O QUE FAZER
Responda, com base no trecho sobre a venda da Corsan:
1. De qual instituição são principalmente os contratos de financiamento que o edital omitiu?
2. Para que mês foi transferida a venda que antes estava marcada para julho?
3. De quanto é o desconto que, segundo o trecho, foi concedido à Aegea?

TRECHO CITADO
==============================
2) O edital foi omisso quanto à existência de inúmeros contratos de financiamento existentes, principalmente da Caixa Econômica Federal. Não há notícias de que a Caixa tenha aprovado a transferência de titularidade da companhia, o que pode causar imenso prejuízo não só ao Estado como a diversos municípios.
3) Mesmo com a transferência de venda de julho (quando estava marcado a realização de um IPO) para dezembro, não foi refeita a avaliação da companhia.
4) Os dados relativos ao déficit da Fundação Corsan, que trata da previdência complementar de funcionários e aposentados, são inconsistentes. No entanto, a decisão da Corsan, após publicar o edital de venda, de arcar com a sua parte no equacionamento, embora correta, apesar do valor insuficiente, significa a concessão de um desconto de R$ 640 milhões para a Aegea.
5) Diante da sua relação contratual com a Corsan, a única participante e vencedora do leilão não poderia ter sequer participado por deter informações privilegiadas que legalmente a impedem.
==============================
LINHAS DE DADOS
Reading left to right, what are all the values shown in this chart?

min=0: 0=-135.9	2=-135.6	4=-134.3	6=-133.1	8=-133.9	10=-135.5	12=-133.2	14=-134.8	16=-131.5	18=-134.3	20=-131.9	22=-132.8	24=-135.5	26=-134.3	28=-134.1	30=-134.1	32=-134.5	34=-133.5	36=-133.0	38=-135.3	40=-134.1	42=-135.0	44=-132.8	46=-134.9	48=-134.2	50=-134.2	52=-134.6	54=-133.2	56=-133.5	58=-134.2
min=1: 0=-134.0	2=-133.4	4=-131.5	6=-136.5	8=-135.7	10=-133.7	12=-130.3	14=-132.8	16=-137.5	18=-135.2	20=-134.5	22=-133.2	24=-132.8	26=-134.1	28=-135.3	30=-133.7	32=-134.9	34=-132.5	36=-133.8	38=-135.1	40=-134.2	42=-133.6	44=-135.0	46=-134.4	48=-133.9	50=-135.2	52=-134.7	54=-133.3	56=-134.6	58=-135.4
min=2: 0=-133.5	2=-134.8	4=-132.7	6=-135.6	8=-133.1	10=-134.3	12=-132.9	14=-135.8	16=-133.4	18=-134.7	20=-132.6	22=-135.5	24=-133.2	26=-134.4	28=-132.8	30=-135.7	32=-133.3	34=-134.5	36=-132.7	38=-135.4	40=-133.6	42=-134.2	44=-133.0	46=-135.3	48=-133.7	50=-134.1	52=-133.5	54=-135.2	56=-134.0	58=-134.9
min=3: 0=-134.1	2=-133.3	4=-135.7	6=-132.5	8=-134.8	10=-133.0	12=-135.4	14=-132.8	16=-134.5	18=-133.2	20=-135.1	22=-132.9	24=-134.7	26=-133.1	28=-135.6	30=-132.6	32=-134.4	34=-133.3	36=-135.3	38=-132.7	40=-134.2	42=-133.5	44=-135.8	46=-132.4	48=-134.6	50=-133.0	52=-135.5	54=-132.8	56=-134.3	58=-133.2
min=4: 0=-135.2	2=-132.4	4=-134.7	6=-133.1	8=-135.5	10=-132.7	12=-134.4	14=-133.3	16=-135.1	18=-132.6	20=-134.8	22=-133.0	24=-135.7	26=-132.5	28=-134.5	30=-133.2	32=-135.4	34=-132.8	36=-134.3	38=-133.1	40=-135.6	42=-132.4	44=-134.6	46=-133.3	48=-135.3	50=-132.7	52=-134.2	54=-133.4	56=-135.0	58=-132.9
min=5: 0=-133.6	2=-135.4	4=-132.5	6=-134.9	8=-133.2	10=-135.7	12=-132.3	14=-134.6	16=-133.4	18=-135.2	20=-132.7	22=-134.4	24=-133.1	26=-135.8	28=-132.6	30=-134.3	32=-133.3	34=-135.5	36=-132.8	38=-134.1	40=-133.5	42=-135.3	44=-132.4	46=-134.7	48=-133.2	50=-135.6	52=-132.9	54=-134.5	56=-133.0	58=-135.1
==============================
SOLUÇÃO DO EXERCÍCIO
1. Da Caixa Econômica Federal.
2. Para dezembro.
3. De R$ 640 milhões.